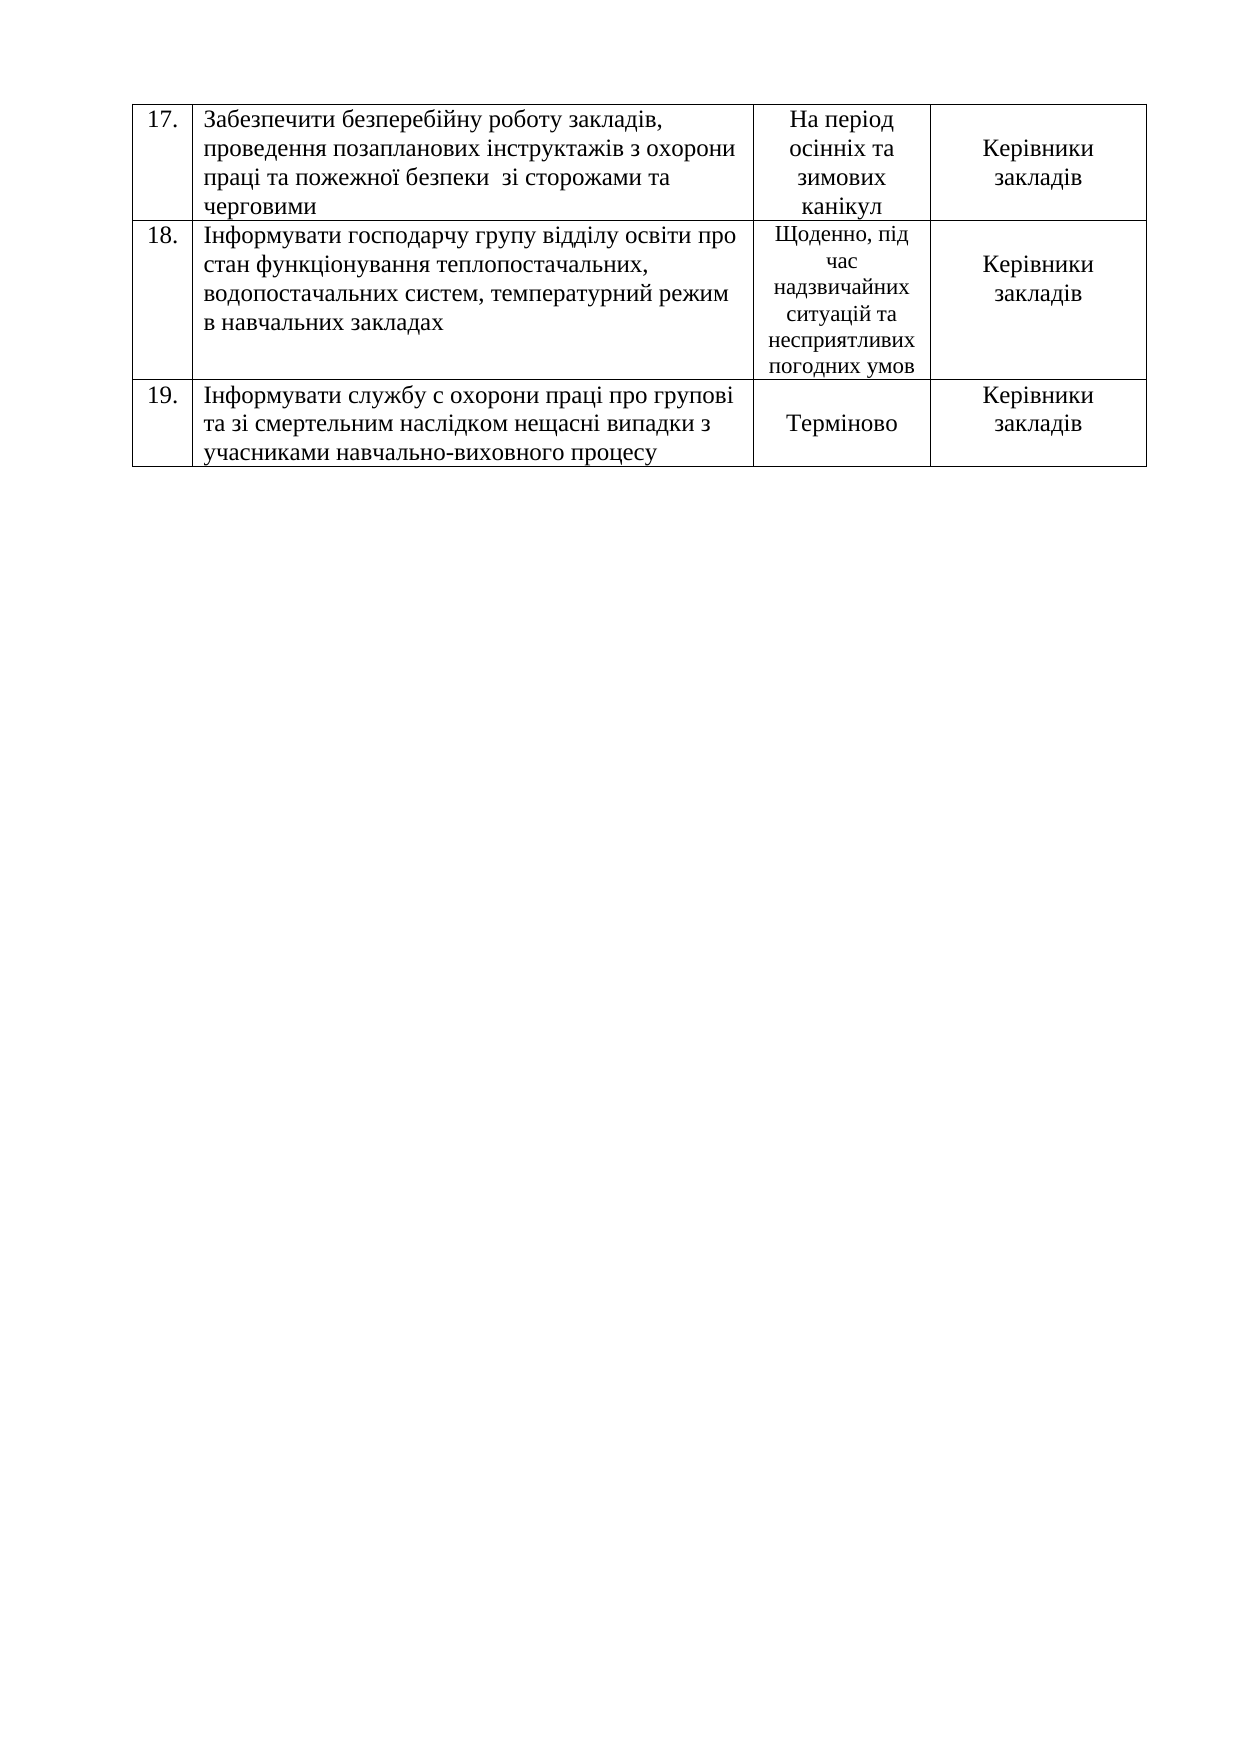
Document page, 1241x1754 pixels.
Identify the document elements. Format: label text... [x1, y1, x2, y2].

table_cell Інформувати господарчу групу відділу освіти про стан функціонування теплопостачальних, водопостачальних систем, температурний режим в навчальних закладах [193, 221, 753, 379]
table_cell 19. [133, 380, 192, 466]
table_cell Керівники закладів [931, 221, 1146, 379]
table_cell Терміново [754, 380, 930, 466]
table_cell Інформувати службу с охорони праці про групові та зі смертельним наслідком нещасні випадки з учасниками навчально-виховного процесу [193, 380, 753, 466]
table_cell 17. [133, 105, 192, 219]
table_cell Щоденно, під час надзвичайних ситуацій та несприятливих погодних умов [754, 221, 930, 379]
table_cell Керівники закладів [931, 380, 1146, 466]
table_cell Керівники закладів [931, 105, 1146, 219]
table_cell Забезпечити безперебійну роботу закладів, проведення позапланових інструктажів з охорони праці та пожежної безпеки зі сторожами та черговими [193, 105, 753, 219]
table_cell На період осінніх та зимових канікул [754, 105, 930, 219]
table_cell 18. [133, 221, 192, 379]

****************

> **What is needed**
All of the data above should be printed again exactly, though none of the pictures belong in the copy.

> **Result of this task**
Document page, 1241x1754 pixels.
Identify the document elements. Format: label text... [x1, y1, x2, y2].

table_cell Інформувати господарчу групу відділу освіти про стан функціонування теплопостачальних, водопостачальних систем, температурний режим в навчальних закладах [193, 221, 753, 379]
table_cell 19. [133, 380, 192, 466]
table_cell Керівники закладів [931, 221, 1146, 379]
table_cell Терміново [754, 380, 930, 466]
table_cell Інформувати службу с охорони праці про групові та зі смертельним наслідком нещасні випадки з учасниками навчально-виховного процесу [193, 380, 753, 466]
table_cell 17. [133, 105, 192, 219]
table_cell Щоденно, під час надзвичайних ситуацій та несприятливих погодних умов [754, 221, 930, 379]
table_cell Керівники закладів [931, 380, 1146, 466]
table_cell Керівники закладів [931, 105, 1146, 219]
table_cell Забезпечити безперебійну роботу закладів, проведення позапланових інструктажів з охорони праці та пожежної безпеки зі сторожами та черговими [193, 105, 753, 219]
table_cell На період осінніх та зимових канікул [754, 105, 930, 219]
table_cell 18. [133, 221, 192, 379]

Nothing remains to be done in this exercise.